Ooh, thanks everybody for the replies! I was also super “impressed” to find them in my e-mail this morning – the integration with e-mail is going to be a huge asset for our community.
I’m not surprised! I tend to over-engineer and over-optimise. I started reading @HAWK ‘s article on tags, which is useful to me.
Fun fact, nearly 20 years ago I was writing this: https://climbtothestars.org/archives/2006/02/11/tags-and-categories-are-not-the-same/ (if anybody remembers, at the time WordPress was treating both as one same thing and I had some beef with it
) – but the relationship between tags and categories in a publishing context, or community context, is not the same, so it’s very helpful to read about tags on Discourse. Also because they do seem somewhat more “structured/ontological” than the way I tend to see tags in my world.
So, definitely, in the light of this, I think Senvelgo, high doses, different types of equipment, emergencies etc should probably all be tags. My take-away is: use a category if there is an access right issue or a very specific “box” for the use-case/topic covered.
In that light, veterinarians are clearly a category (because it’s private to them). Grief/death also, because we want to “manage” those posts outside the regular stream of posting.

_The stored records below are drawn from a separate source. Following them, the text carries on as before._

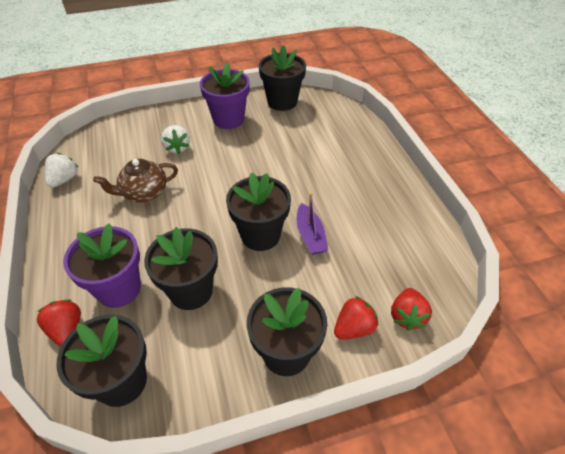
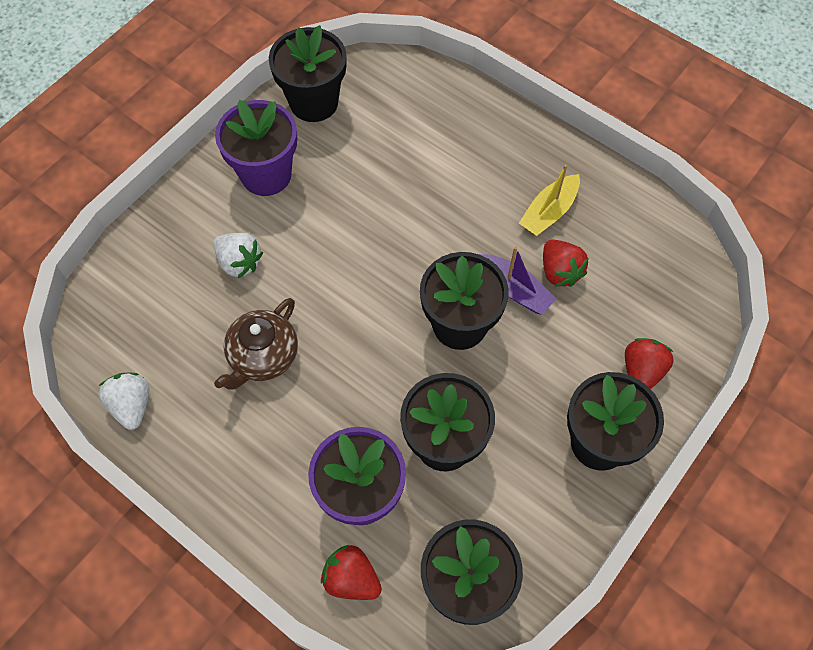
camera: 35 degrees left, 15 degrees up
(368, 208) = (549, 212): none -> yellow boat
(407, 316) = (681, 324): red strawberry -> red strawberry (559, 271)

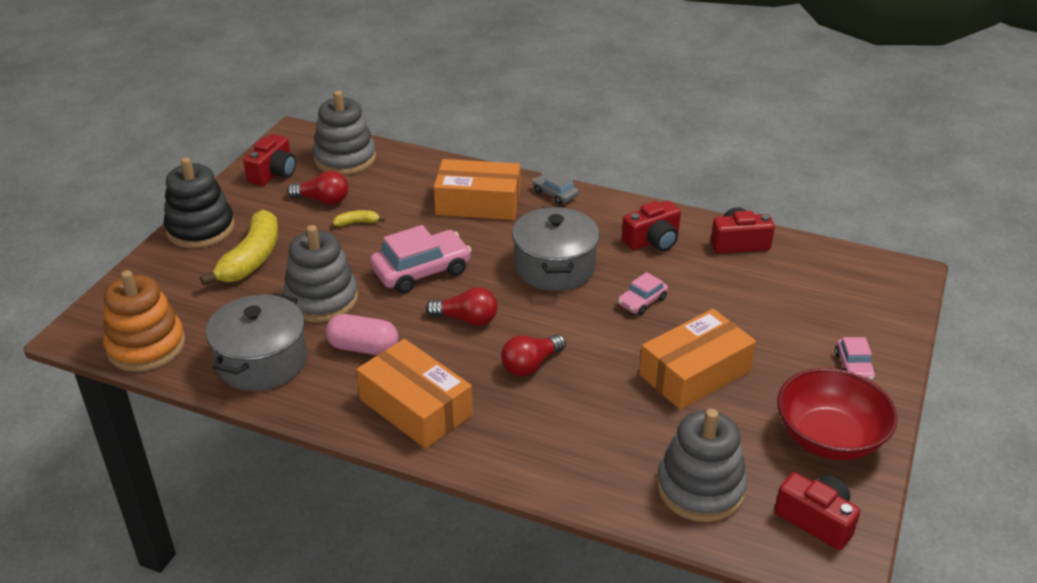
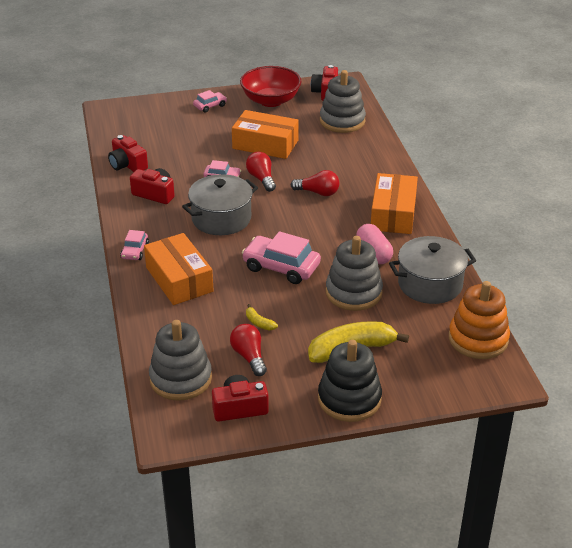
camera: 125 degrees left, 0 degrees up
(466, 319) = (306, 229): red light bulb -> red light bulb (261, 179)
(555, 194) = (135, 251): grey car -> pink car

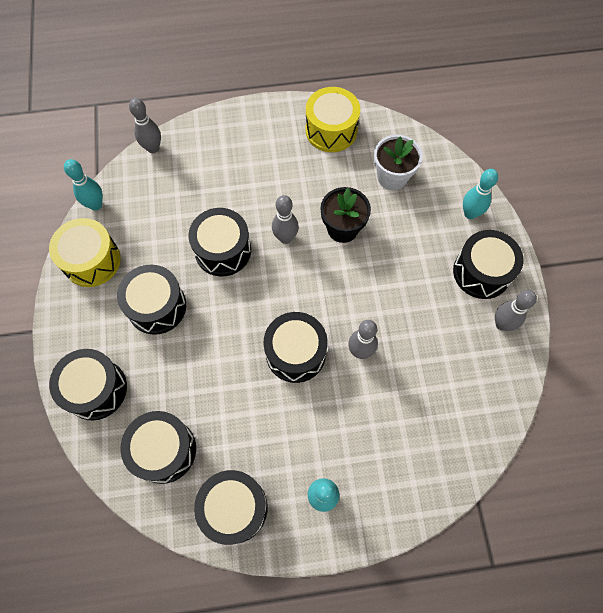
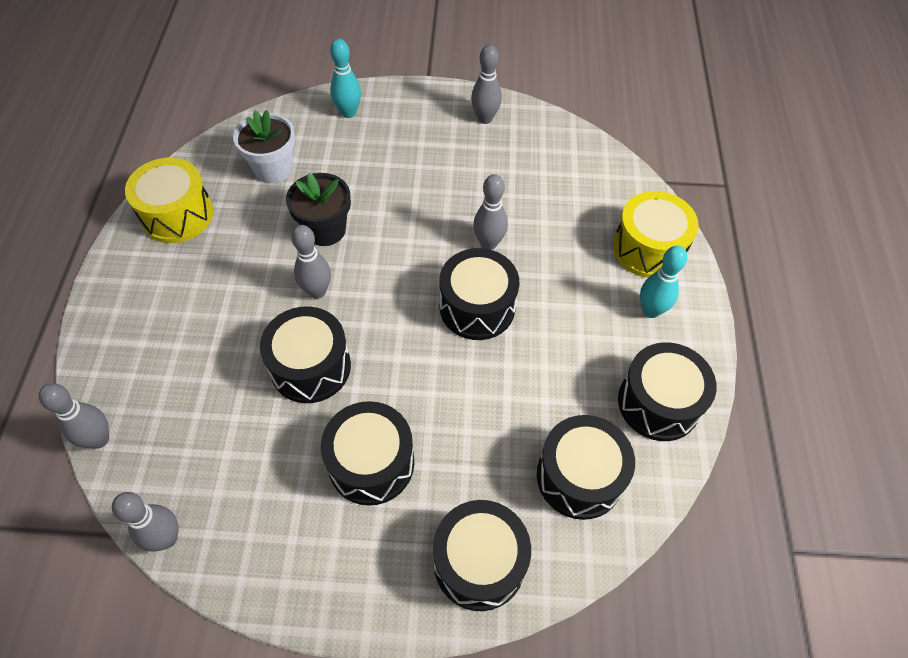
camera: 80 degrees left, 10 degrees down
(92, 260) = (266, 552): yellow drum -> yellow drum (648, 248)
(96, 205) = (167, 538): turquoise bowling pin -> grey bowling pin
(481, 272) = (422, 120): black drum -> none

I think that “Beginners/Welcome” needs to be one too (proof: we already split that out on Facebook).
Dosing advice could justify a separate category because we want to control posting rights differently there (on the other hand: will people “workaround” that by trying to sneak their dosing advice posts in other places? sure…)
One thing that’s not clear: can we give “moderation rights” to certain users on certain tags? e.g. if we have “tech support” or “food” as a tag rather than a category, can we have members who have rights to moderate discussion in those topics but not others?
In our case, we do have eight years of active community life to draw from, so we do have a rather good view on what people post about – on facebook. It’s true, though, that being in another environment will change behaviours, so that is an unknown.
We can look up join dates manually, and have no e-mails. However, as we have an “onboarding members” culture, we have manual lists of member cohorts by username. My idea is to ask people for their Facebook name when they sign up, and their join date if they remember. Then we can sort them into user groups according to the year they joined. We’ll see if it’s worth trying to automate that.
yeah, I’m very much aware of this issue! in our case, we need to balance it with the “overwhelm” for our new (non-migrating) members. Members typically join our community when their cat is freshly diagnosed, often in bad shape, and they are freaking out. Seeing the “intensity” of involvement of our active members, everything people are doing in terms of care (that their veterinarian didn’t tell them about), we are in a space that is at very high risk of creating more distress for the people we are trying to support.
This is where the idea of “chopping things up” so people are not faced with everything and the kitchen sink when all they thought they were going to get were some kind words and a tip or two.
This would definitely be open to all. But is there a way to exclude posts from that category from the “everything” feed? or create an ad hoc “everything” feed that is not really everything?
Thanks, I’ll definitely have a look at this.
To give you an idea what we’re dealing with, here’s some insight into our current documentation in Google Docs, which honestly functions pretty well for now. There is an Index Page which is kind of where we assume people will start from, and a Master List for people who are library rats or who are just trying to lay their hands on something specific.
The issues:
- they’re not “on the web” even though they’re public Google docs, and I’d like them to be more findable by the general public => first idea was to convert them to web pages on the WordPress site we have
- people struggle to link to them, and also “remember” what exists => having them integrated in Discourse would be interesting in that respect, as long as it can be done in a way that also satisfies the first point above
What works well:
- we can distribute access rights per document to the handful of people who might contribute on keeping them up-to-date
- they print well, which is important in a world (the veterinary world) where paper still very much has a place
- once added to one’s google drive, they are searcheable
To help people find their way through the documentation, I recently made them accessible via an ai/chatbot interface with NotebookLM, but I’m hoping something similar might be possible inside Discourse.
If I remember correctly when I tested the Docs plugin, it didn’t really work for my use case because it makes the documents too much like topics. But maybe my thinking around this still needs to evolve.